Just imagine the things Pastrnak could do on the Flyers' top-line wing, which is where he would immediately be slotted. Imagine what he could do for a Flyers team that finished in the bottom third of the league with 2.59 goals per game.

Good thoughts, gang. Good thoughts.

But here's the thing — youthful, ultra-talented scorers like Pastrnak don't just grow on trees. If they did, every general manager in the league would shimmy up the tree themselves and pluck them off the branches in bunches to take back home.

Needless to say, that's not how it works. 

The Bruins' price tag to acquire Pastrnak will be steep. And rightfully so. Why should they just give him away?

But the Flyers have the reserves that could raise Sweeney's eyebrows.

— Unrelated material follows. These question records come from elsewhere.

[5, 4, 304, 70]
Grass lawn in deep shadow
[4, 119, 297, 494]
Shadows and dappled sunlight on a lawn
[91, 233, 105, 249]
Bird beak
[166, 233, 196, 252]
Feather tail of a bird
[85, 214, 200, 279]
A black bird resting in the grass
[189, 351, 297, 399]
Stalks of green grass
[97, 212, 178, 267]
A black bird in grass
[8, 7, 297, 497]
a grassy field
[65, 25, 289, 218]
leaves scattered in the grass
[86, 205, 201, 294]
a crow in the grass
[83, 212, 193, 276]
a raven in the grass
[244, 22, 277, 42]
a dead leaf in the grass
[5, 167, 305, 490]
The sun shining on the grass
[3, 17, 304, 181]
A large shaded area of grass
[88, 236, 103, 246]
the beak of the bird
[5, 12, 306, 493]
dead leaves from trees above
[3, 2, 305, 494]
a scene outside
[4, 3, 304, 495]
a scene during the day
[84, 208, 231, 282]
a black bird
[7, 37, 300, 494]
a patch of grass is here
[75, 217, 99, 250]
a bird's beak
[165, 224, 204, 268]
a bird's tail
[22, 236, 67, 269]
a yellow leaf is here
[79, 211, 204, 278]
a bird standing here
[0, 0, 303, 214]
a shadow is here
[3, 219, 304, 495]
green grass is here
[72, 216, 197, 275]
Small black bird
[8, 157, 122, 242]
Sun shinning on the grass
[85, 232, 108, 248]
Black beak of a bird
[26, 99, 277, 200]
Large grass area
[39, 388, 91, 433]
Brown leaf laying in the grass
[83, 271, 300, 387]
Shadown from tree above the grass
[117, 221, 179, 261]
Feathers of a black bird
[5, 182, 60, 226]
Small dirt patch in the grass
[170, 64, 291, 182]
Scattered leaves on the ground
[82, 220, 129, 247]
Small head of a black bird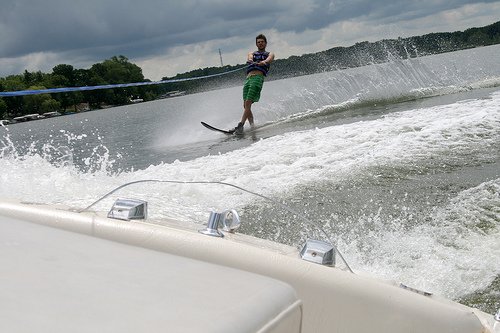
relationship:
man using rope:
[209, 18, 303, 140] [1, 47, 266, 115]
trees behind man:
[3, 0, 487, 108] [209, 18, 303, 140]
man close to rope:
[209, 18, 303, 140] [1, 47, 266, 115]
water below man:
[3, 65, 500, 295] [209, 18, 303, 140]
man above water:
[209, 18, 303, 140] [3, 65, 500, 295]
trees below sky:
[3, 0, 487, 108] [0, 6, 498, 63]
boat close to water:
[7, 200, 497, 332] [3, 65, 500, 295]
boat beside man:
[7, 200, 497, 332] [209, 18, 303, 140]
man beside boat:
[209, 18, 303, 140] [7, 200, 497, 332]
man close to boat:
[209, 18, 303, 140] [7, 200, 497, 332]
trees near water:
[6, 54, 144, 124] [4, 38, 496, 305]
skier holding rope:
[230, 32, 273, 134] [1, 47, 266, 115]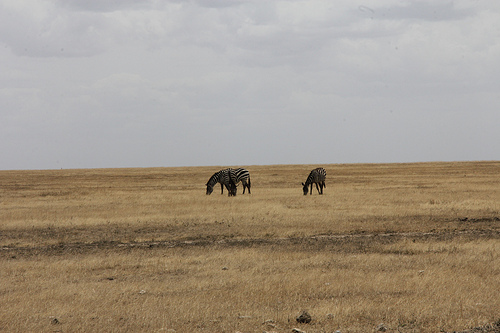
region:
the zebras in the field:
[189, 154, 336, 202]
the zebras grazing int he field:
[194, 154, 334, 203]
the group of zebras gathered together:
[197, 154, 332, 204]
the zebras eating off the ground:
[299, 178, 311, 197]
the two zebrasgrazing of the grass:
[200, 161, 260, 202]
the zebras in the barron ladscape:
[199, 159, 333, 204]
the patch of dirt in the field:
[4, 224, 197, 260]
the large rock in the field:
[290, 302, 317, 327]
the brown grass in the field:
[2, 252, 468, 331]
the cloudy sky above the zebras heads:
[0, 0, 497, 165]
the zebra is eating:
[196, 160, 265, 214]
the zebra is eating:
[284, 146, 344, 225]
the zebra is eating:
[285, 165, 367, 237]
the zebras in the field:
[167, 133, 387, 251]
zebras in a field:
[199, 158, 336, 199]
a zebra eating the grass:
[296, 160, 326, 197]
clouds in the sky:
[19, 31, 494, 153]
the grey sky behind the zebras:
[7, 36, 463, 138]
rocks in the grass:
[277, 298, 317, 330]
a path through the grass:
[25, 220, 494, 224]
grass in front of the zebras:
[21, 203, 496, 298]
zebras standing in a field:
[196, 148, 351, 215]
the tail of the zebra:
[321, 176, 328, 188]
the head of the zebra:
[203, 175, 215, 195]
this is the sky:
[163, 38, 445, 140]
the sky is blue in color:
[344, 66, 439, 123]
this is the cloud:
[164, 28, 229, 83]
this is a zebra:
[299, 162, 331, 195]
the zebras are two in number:
[193, 155, 341, 204]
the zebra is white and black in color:
[234, 166, 247, 183]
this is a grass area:
[337, 253, 446, 323]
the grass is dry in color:
[374, 255, 479, 303]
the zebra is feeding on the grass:
[296, 180, 313, 197]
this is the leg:
[219, 180, 223, 194]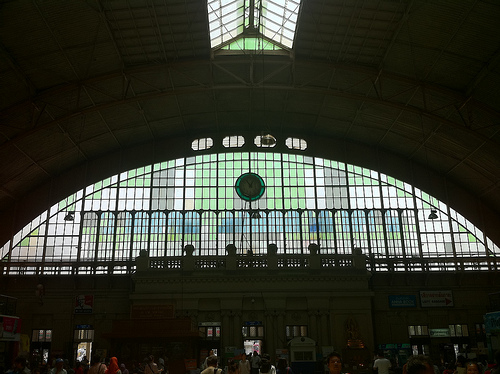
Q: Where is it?
A: This is at the station.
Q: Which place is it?
A: It is a station.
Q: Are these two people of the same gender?
A: No, they are both male and female.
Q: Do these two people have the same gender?
A: No, they are both male and female.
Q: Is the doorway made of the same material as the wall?
A: Yes, both the doorway and the wall are made of glass.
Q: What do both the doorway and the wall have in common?
A: The material, both the doorway and the wall are glass.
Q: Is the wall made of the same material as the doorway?
A: Yes, both the wall and the doorway are made of glass.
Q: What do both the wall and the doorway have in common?
A: The material, both the wall and the doorway are glass.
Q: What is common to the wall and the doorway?
A: The material, both the wall and the doorway are glass.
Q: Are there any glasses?
A: No, there are no glasses.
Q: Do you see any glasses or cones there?
A: No, there are no glasses or cones.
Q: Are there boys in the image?
A: No, there are no boys.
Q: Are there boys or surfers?
A: No, there are no boys or surfers.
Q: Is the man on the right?
A: Yes, the man is on the right of the image.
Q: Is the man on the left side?
A: No, the man is on the right of the image.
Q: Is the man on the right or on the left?
A: The man is on the right of the image.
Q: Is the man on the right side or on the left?
A: The man is on the right of the image.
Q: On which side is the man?
A: The man is on the right of the image.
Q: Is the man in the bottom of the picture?
A: Yes, the man is in the bottom of the image.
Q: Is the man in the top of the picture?
A: No, the man is in the bottom of the image.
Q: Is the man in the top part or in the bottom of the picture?
A: The man is in the bottom of the image.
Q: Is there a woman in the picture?
A: Yes, there is a woman.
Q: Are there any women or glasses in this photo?
A: Yes, there is a woman.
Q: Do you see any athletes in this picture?
A: No, there are no athletes.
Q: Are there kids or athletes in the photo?
A: No, there are no athletes or kids.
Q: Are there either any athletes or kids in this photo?
A: No, there are no athletes or kids.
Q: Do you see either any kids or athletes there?
A: No, there are no athletes or kids.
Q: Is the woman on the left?
A: Yes, the woman is on the left of the image.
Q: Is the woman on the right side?
A: No, the woman is on the left of the image.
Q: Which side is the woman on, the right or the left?
A: The woman is on the left of the image.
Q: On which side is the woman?
A: The woman is on the left of the image.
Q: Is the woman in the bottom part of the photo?
A: Yes, the woman is in the bottom of the image.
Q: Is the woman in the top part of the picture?
A: No, the woman is in the bottom of the image.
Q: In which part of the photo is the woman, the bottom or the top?
A: The woman is in the bottom of the image.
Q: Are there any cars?
A: No, there are no cars.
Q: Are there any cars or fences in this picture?
A: No, there are no cars or fences.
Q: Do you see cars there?
A: No, there are no cars.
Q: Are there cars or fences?
A: No, there are no cars or fences.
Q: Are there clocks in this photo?
A: Yes, there is a clock.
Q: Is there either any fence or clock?
A: Yes, there is a clock.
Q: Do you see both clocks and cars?
A: No, there is a clock but no cars.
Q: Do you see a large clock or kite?
A: Yes, there is a large clock.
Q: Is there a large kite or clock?
A: Yes, there is a large clock.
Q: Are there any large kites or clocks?
A: Yes, there is a large clock.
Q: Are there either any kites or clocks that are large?
A: Yes, the clock is large.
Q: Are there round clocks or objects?
A: Yes, there is a round clock.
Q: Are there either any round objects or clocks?
A: Yes, there is a round clock.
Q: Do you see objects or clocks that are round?
A: Yes, the clock is round.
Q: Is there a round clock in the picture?
A: Yes, there is a round clock.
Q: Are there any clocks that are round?
A: Yes, there is a clock that is round.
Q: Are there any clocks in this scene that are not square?
A: Yes, there is a round clock.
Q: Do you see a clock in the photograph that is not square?
A: Yes, there is a round clock.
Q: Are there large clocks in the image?
A: Yes, there is a large clock.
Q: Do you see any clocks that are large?
A: Yes, there is a clock that is large.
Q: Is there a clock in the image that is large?
A: Yes, there is a clock that is large.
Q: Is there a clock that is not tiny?
A: Yes, there is a large clock.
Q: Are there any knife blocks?
A: No, there are no knife blocks.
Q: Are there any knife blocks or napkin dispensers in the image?
A: No, there are no knife blocks or napkin dispensers.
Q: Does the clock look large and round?
A: Yes, the clock is large and round.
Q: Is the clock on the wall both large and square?
A: No, the clock is large but round.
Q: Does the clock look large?
A: Yes, the clock is large.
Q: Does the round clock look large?
A: Yes, the clock is large.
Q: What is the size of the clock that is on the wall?
A: The clock is large.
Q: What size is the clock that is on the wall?
A: The clock is large.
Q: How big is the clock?
A: The clock is large.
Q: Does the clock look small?
A: No, the clock is large.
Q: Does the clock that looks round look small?
A: No, the clock is large.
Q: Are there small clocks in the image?
A: No, there is a clock but it is large.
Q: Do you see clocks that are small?
A: No, there is a clock but it is large.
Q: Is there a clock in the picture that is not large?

The Flyers' farm system is so deep and stocked that it was named the top farm system in the league earlier this week by ESPN. And the fact of the matter is not all of those prospects will ever wear orange and black. The farm system not only helps improve the club from within, but it also gives Hextall and the Flyers the ability to be flexible and tap into those reserves and make exterior moves to help improve the club. This would be one of those times. 

What would it take to get Pastrnak south down I-95 to Philadelphia? Just spitballing here, but think a top prospect (maybe two), a high draft pick and a young, NHL-ready player. So let's say Travis Sanheim/Sam Morin (or both), a first-round pick and Weal. Again, just a shot in the dark with a guess there. The Flyers' untouchables should be Provorov (duh), Shayne Gostisbehere, Konecny, Patrick, German Rubtsov and Carter Hart. Anyone else I'd be at least willing to listen on. 

Poaching the organizational depth and handing over draft picks isn't Hextall's traditional way of doing business. But there are extenuating circumstances sometimes. And a deal for Pastrnak would be one of those times.